▸ PROBLEMS TO SOLVE
[1] In the bucket sort thread, rewrite the passage from "I suggest to" up to and including "use scripted_metric, e.g.", changing "scripted_metric" to "top_hits".
[2] In the bucket sort thread, what error appeared when top_hits was tried with the include parameter?

Bucket sort aggregation with actual documents

Hi team,

I wanted to get aggegatated data with pagination. So I have tried to use Bucket-Sort. I have referred this URL.

Now, I am able to get aggegatated data, but the problem is, I am able to get the only the key,aggegation and document count field in the Search response.

My query :

{
    "from": 0,
    "size": 0,
    "query": {
        "bool": {
            "must": [
                {
                    "query_string": {
                        "query": "name:hello*^10000.0",
                    }
                }
            ],
            "filter": [
                {
                    "terms": {
                        "locale": [
                            "XYZ",
                            "ABC"
                        ],
                        "boost": 1.0
                    }
                }
            ],
            "adjust_pure_negative": true,
            "boost": 1.0
        }
    },
    "aggregations": {
        "groupbyid": {
            "terms": {
                "field": "groupbyid.raw",
                "size": 10000
            },
            "aggs": {
                "test_bucket_sort": {
                    "bucket_sort": {
                        "size": 2,
                        "from": 3
                    }
                }
            }
        }
    }
}

The response which I get:

{
    "took": 16,
    "timed_out": false,
    "_shards": {
        "total": 4,
        "successful": 4,
        "skipped": 0,
        "failed": 0
    },
    "hits": {
        "total": {
            "value": 1311,
            "relation": "eq"
        },
        "max_score": null,
        "hits": []
    },
    "aggregations": {
        "groupbyid": {
            "doc_count_error_upper_bound": 0,
            "sum_other_doc_count": 0,
            "buckets": [
                {
                    "key": "id1",
                    "doc_count": 3
                },
                {
                    "key": "id3",
                    "doc_count": 3
                }
            ]
        }
    }
}

I wanted in each bucket all the 3 document source also. I have tried couple of things but seems it did not work.

I got this error when I have tried to use top_hits with include parameter

[bucket_sort] unknown field [_source]

I am on elasticsearch 7.7 version.

Please help me out of this.

Thanks in advance.

I suggest to look into composite aggregation, you can implement groupbyid as values source. I am not sure what you need bucket sort for, if you need sorting, you can sort in the composite aggregation. For retrieving the source of all documents in the bucket you can use scripted_metric, e.g.

"all_docs": {
  "scripted_metric": {
    "init_script": "state.docs = []",
    "map_script": "state.docs.add(new HashMap(params['_source']))",
    "combine_script": "return state.docs",
    "reduce_script": "def docs = []; for (s in states) {for (d in s) { docs.add(d);}}return docs"
  }
}

But be careful, if you have a lot of docs in a bucket, this can cause memory explosion.

Hi @Hendrik_Muhs,

Thank you for your reply. I wanted to use pagination + aggregation. So have used bucket sort.

Right now, was thinking to use composite aggregation as this using script, could be an expensive operation as you said.

Thanks

▸ LISTED ENTRIES
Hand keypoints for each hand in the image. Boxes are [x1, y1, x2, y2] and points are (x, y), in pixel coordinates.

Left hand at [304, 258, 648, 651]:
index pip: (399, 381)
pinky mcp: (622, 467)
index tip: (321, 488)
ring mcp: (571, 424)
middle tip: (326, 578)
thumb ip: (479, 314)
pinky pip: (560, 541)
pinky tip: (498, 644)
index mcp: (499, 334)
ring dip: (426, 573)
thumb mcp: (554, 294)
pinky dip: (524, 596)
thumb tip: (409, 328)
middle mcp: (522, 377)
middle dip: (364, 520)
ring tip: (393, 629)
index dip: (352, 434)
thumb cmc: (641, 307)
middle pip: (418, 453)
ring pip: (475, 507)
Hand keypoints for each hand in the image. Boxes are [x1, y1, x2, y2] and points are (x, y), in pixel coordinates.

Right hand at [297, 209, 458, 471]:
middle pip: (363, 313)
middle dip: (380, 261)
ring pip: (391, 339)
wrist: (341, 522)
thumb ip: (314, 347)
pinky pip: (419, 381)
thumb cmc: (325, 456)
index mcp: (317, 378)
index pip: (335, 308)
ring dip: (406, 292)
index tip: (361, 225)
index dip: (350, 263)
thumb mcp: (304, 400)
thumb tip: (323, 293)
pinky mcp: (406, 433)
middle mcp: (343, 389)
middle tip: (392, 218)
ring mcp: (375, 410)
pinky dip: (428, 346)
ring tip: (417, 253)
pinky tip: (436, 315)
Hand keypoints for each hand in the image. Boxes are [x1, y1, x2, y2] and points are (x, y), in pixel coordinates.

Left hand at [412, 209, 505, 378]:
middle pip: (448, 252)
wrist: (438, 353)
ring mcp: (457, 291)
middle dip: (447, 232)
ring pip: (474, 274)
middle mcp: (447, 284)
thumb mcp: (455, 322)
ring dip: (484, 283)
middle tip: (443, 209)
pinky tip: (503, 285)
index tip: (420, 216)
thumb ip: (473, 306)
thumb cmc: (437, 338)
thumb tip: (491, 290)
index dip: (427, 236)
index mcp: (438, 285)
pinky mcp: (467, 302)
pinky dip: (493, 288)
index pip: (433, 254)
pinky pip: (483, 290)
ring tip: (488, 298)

▸ TASK-BY-TASK RESULTS
[1]
I suggest to look into composite aggregation, you can implement groupbyid as values source. I am not sure what you need bucket sort for, if you need sorting, you can sort in the composite aggregation. For retrieving the source of all documents in the bucket you can use top_hits, e.g.

[2] [bucket_sort] unknown field [_source]